Only the world doesn’t always share your enthusiasm.

I recently posted about a bad review I got, and, seriously, this isn’t a cry for help, nor is it to disparage the reviewer (although putting spoilers for a book not yet out was kind of a dick move). I use this blog, and really my life, to be open book. I don’t know how else to live. Sure, some of that is born from a … neediness. I won’t pretend to have different stripes. But there is also a very earnest, human emotion behind it all: I want to create work people like.

Before we get into a debate about the purpose of art or any of that. I mean it much, much more simply. I try very hard to write the best books I can, and when they are criticized, however fairly, it hurts. That’s it. Not a “woe is poor me” statement or anything like that. Just a basic, primitive, “Golly, that sure hurt my feelings, Becky.” My youngest, Jack Jack, has taken to this approach. When he doesn’t get his way, he cries and screams, “You bad [insert relation here]! You hurt my feelings.” Of course Jack Jack is 3.

I am 47.

Rejection never gets easier. Anyone who tells you otherwise is trying to sell you something.


I’m also wrapping up the fifth (and final) Jay Porter, and as beta reader return their notes, I am super sensitive to the biggest complaint that has plagued the series from the start: Jay. Or more specifically Jay’s being … unlikeable.

Now, to me, Jay is not unlikeable, and it’s always weird to hear he is. Because Jay is … me (you don’t like me?!). His ideas, thoughts, behaviors, beliefs? All Joe. I am a little more mature, evolved than Jay. But, like Holden Caulfield, I don’t disagree with these things he thinks. Impetuous, childish, immature, angsty? Sure. Don’t mean he’s wrong.

It’s my worldview, I suppose.
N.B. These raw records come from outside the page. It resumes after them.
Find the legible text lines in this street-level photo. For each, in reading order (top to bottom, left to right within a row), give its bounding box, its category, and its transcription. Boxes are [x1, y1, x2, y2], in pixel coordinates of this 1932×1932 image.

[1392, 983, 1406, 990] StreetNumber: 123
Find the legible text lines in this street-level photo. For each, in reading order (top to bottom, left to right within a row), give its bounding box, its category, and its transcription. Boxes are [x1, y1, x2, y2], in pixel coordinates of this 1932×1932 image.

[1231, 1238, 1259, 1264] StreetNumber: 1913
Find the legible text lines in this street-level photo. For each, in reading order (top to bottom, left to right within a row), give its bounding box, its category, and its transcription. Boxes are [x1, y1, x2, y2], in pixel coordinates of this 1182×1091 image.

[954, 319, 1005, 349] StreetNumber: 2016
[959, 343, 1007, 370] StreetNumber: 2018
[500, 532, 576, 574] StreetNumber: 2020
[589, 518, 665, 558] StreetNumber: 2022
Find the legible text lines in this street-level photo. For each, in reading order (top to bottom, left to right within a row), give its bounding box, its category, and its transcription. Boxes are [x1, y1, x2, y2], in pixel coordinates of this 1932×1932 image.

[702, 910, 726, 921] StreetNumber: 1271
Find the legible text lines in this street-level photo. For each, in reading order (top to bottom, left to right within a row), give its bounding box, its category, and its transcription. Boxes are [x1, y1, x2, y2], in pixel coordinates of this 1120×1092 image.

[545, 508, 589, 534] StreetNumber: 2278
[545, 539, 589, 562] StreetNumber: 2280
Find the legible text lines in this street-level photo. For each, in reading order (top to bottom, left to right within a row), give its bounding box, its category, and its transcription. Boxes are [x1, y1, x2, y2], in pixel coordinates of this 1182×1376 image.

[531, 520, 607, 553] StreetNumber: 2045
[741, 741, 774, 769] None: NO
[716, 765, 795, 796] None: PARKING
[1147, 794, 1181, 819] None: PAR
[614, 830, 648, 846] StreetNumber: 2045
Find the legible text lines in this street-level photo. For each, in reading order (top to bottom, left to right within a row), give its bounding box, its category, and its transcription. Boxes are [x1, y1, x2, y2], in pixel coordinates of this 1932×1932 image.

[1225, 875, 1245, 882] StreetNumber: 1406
And this is not a worldview that hasn’t been unproblematic. Most of you know about the “salad years.” I am not the most pleasant man to be around in social situations (although to be fair I think most people like me. Well, at least more than they like Jay). But it’s draining. As an artist you have a vision, and I feel I’ve been true that vision. I get a lot of (e)letters from people who say they can relate to Jay and who love the books. It’s the nature of writing, though, some just aren’t going to like what you do. Like Rocky says, “Life will beat you to your knees and keep you there if you let it.” The trick is getting back up.

Because if you don’t? Like Dennis Lehane says: no one cares.